La autora le pareció desconocida. Llevaba ya su buena media hora buscando los tres libros que le restaban cuando agotado, con un incipiente dolor de cabeza, se dio por vencido. Reconocía que debería dejarse llevar, a la hora de elegir algún libro, por el aspecto de la cubierta o por otros signos que, por ahora, no se le hacían conscientes. Con un enorme esfuerzo de voluntad decidió tomar el metro y dirigirse a una librería tradicional. Echó una cala a los libros comprados durante el trayecto. El de Jabés le pareció, en aquel ambiente de aire enrarecido, premonitorio, casi cabalístico. Más tarde, al llegar a la librería, comprobó que el viaje había merecido la pena. Cinco minutos tardó en ser atendido de manera satisfactoria y, además, esto fuera de presupuesto, encontró un volumen de cuentos que creía irrecuperable aunque su edición no se remontaba más allá de diez años. Contento, comenzó a echar en falta la tensión que le producía la gran superficie dejada atrás una hora antes. Reconoció que reflejaba muy bien el microcosmos de su barrio y que la alineación de los libros al lado de las latas de cerveza importadas era un signo de la cultura democrática, la realización de aquel sueño por el que habían luchado aquellos sindicalistas ingleses de principios de siglo cuando fundaron las bibliotecas ambulantes: llevar la cultura universal al pueblo.

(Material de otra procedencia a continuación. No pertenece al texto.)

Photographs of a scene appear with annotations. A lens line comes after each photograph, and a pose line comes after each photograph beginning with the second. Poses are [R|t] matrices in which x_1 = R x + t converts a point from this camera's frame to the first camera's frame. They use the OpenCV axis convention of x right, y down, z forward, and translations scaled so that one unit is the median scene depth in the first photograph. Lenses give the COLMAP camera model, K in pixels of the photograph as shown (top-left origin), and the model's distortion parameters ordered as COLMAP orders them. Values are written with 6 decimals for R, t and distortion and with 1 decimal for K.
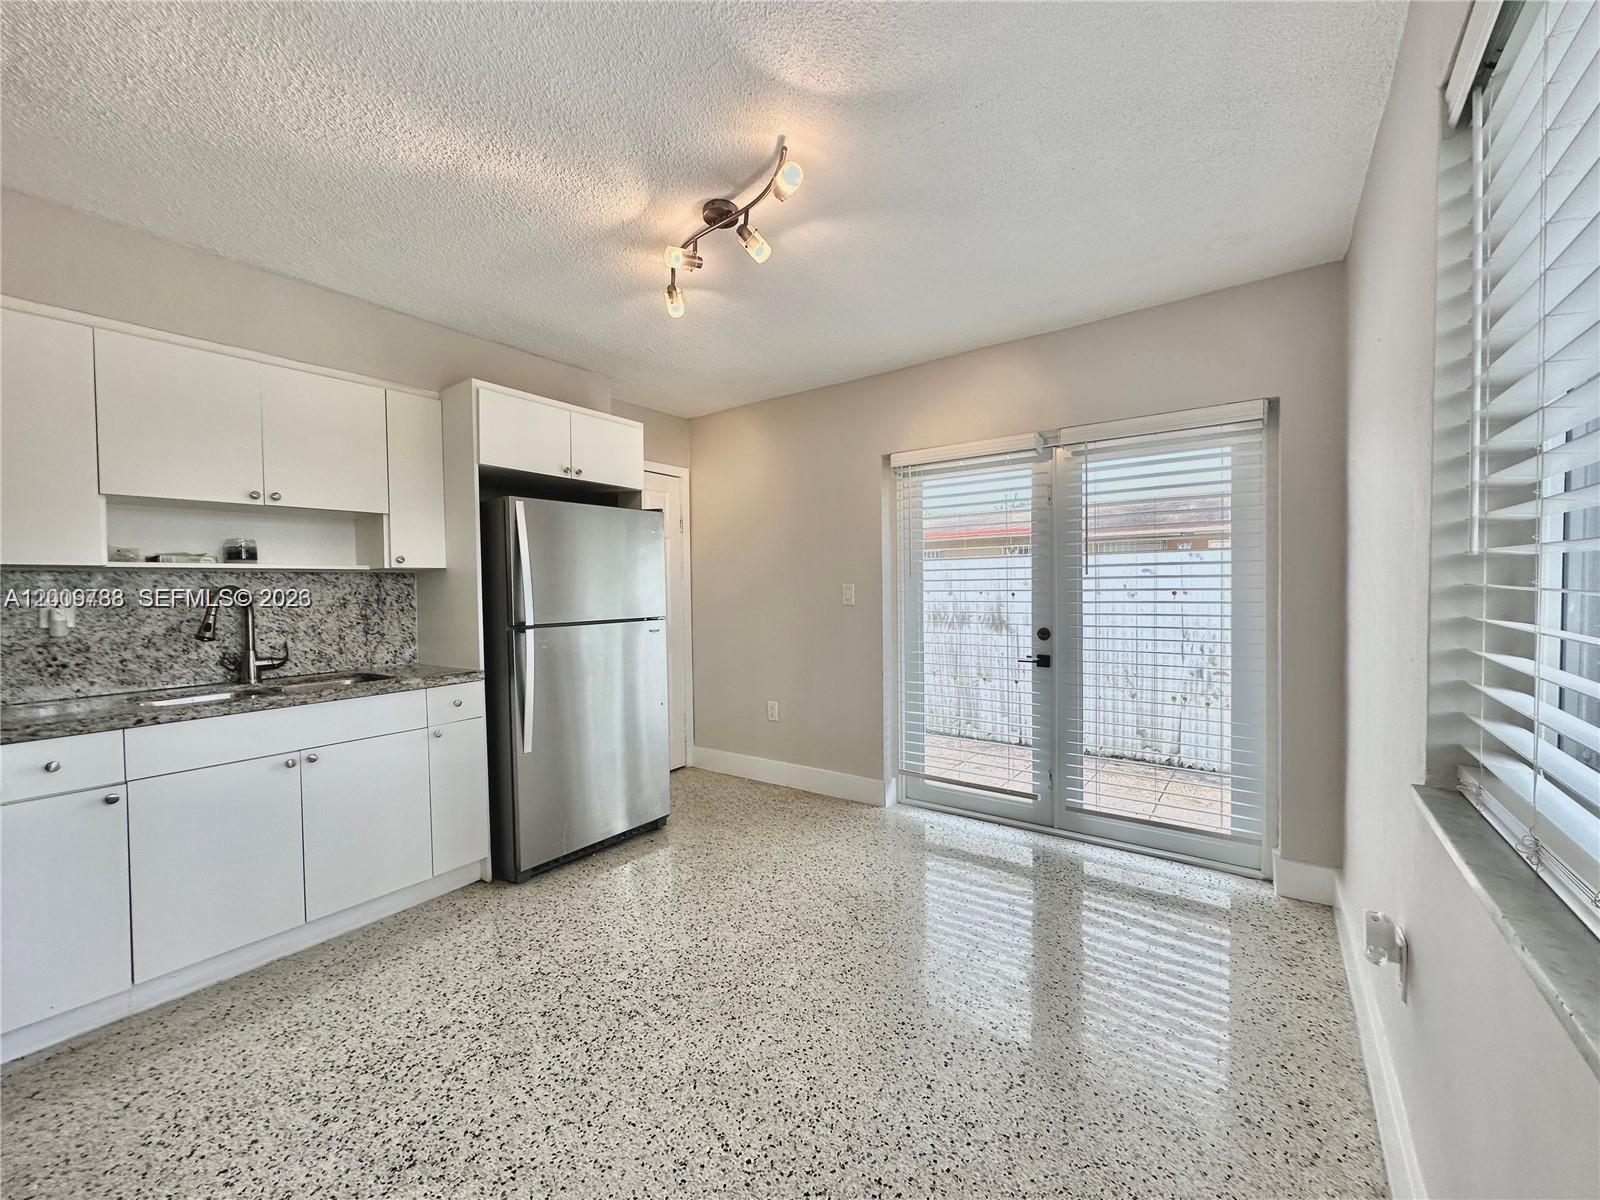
lens RADIAL K [[638.9, 0, 801.0], [0, 638.9, 600.7], [0, 0, 1]] dist [-0.003079, 0.000376]
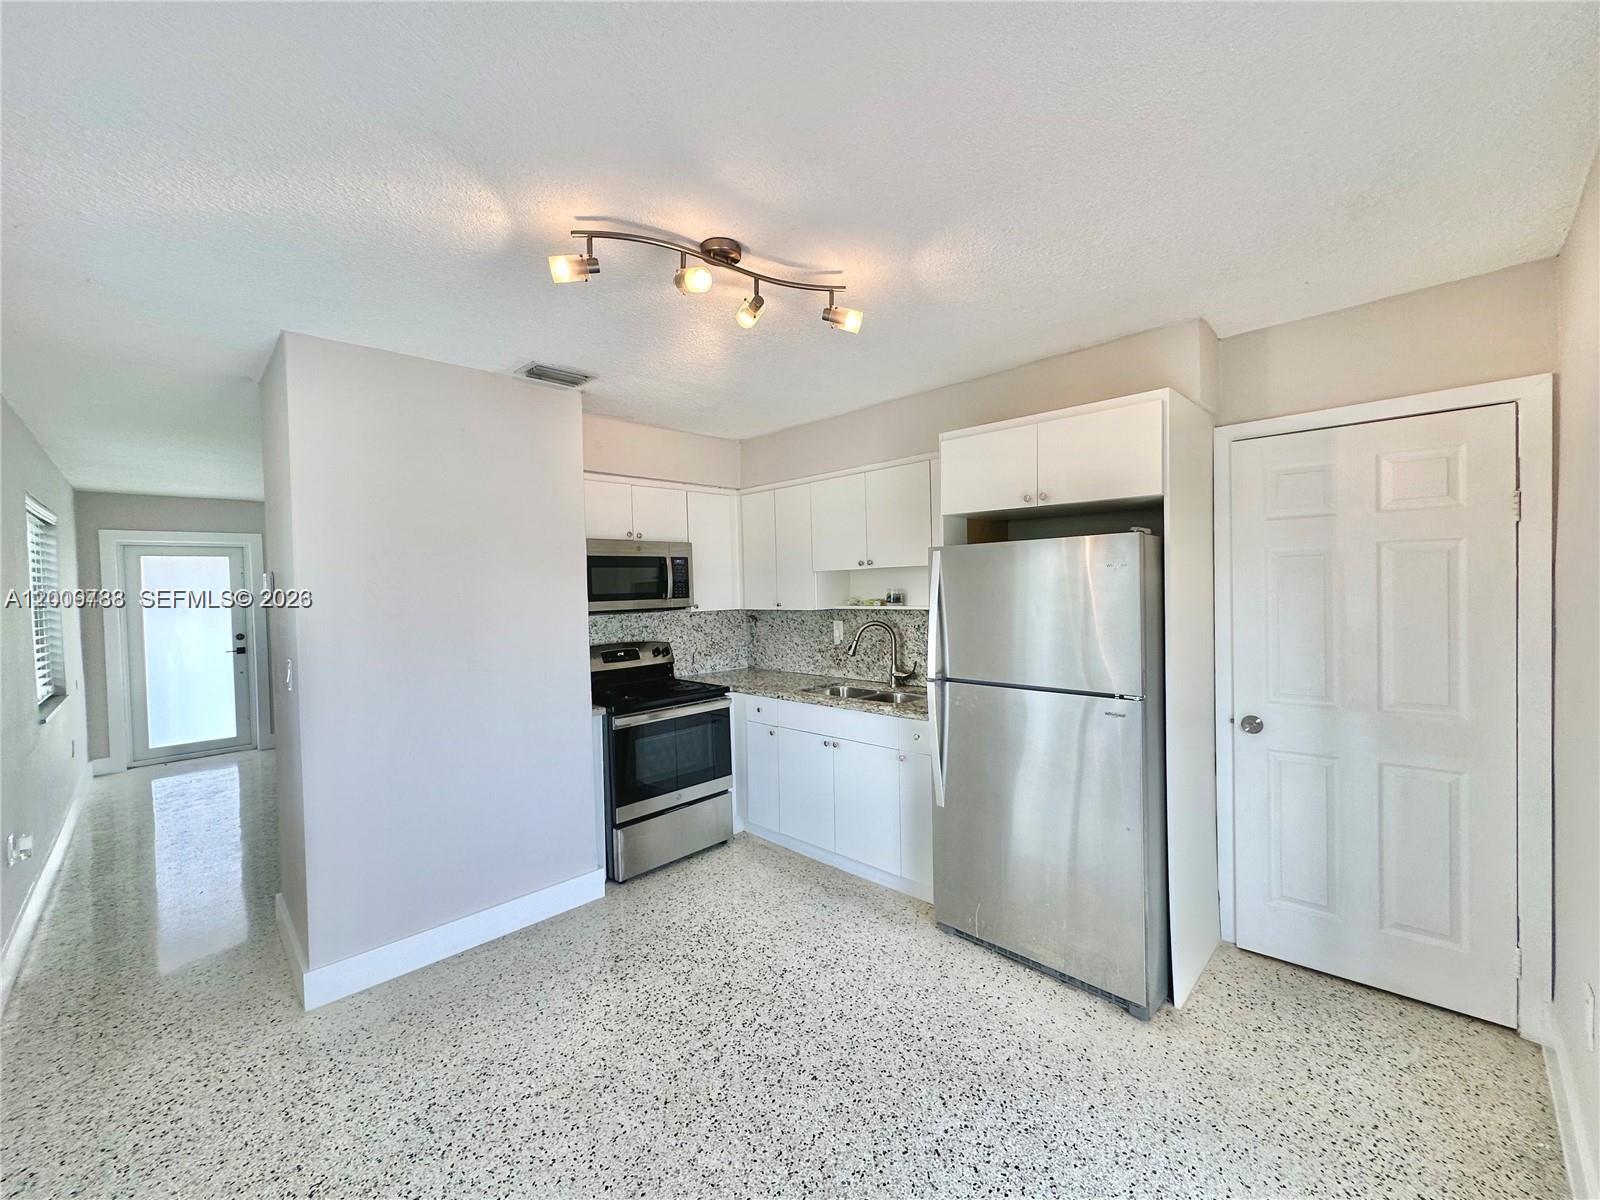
lens RADIAL K [[638.9, 0, 802.9], [0, 638.9, 598.0], [0, 0, 1]] dist [-0.003079, 0.000376]
pose [[-0.155397, 0.037052, -0.987157, 0.639812], [0.005838, 0.999313, 0.036590, -0.135640], [0.987835, -0.000077, -0.155506, 1.066422]]
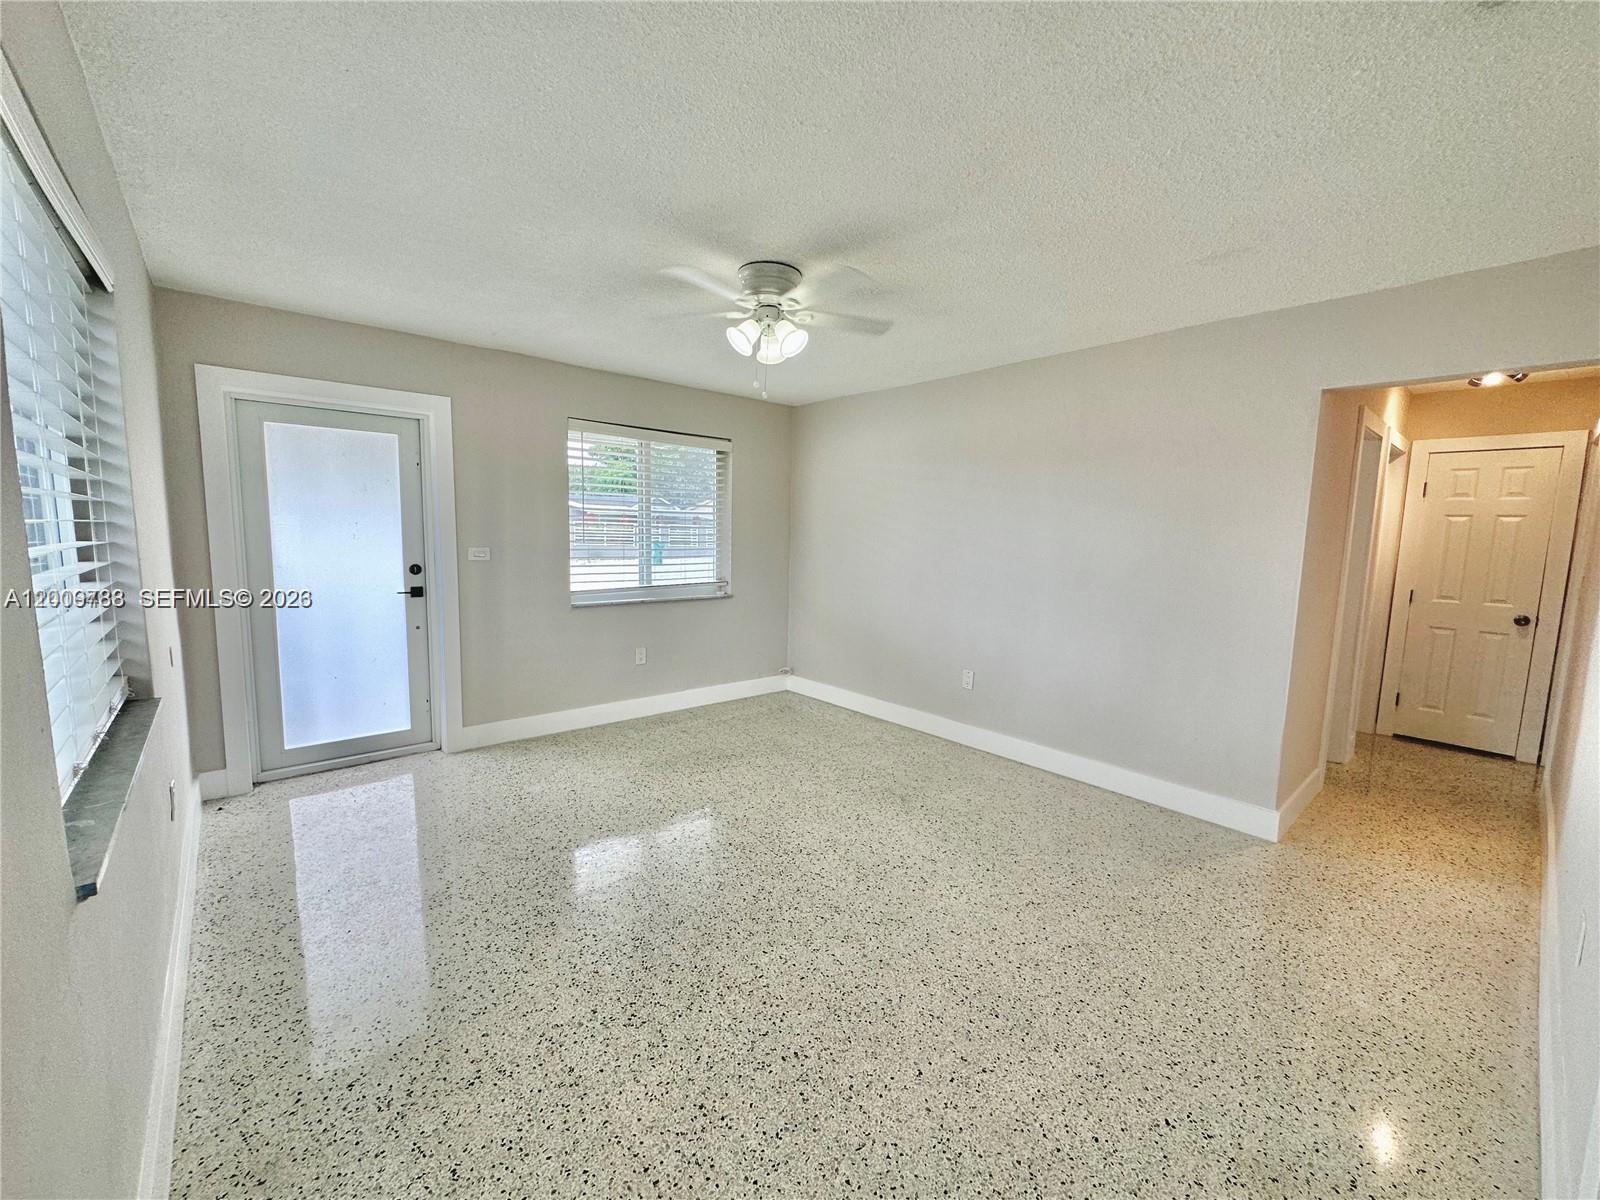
lens RADIAL K [[638.9, 0, 793.4], [0, 638.9, 601.1], [0, 0, 1]] dist [-0.003079, 0.000376]
pose [[-0.221839, 0.117190, -0.968016, -0.218055], [-0.043599, 0.990567, 0.129911, -0.064964], [0.974108, 0.071024, -0.214637, -0.321310]]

Pensó que, a partir de ahora, tendría que dirigirse a la librería en metro para poder comprar los libros que le gustaban o le recomendaban. Hecho éste que se le antojó lleno de dificultades. La larga duración del desplazamiento le impelía a aplazar la decisión última de abandonar definitivamente la gran superficie. En definitiva, ¿por qué tanta tensión?, ¿qué había hecho él de malo? Al fin y al cabo sólo había querido comprar los libros que le gustaban, aunque fuera Navidad y, por razones geográficas, sólo tenía una gran superficie a mano. Como un postrero gesto de culpabilidad difusa trasladó los últimos libros adquiridos a la bolsa donde reposaban los comprados en la gran superficie y, con paso ligero, hacía ya frío, se encaminó a su casa.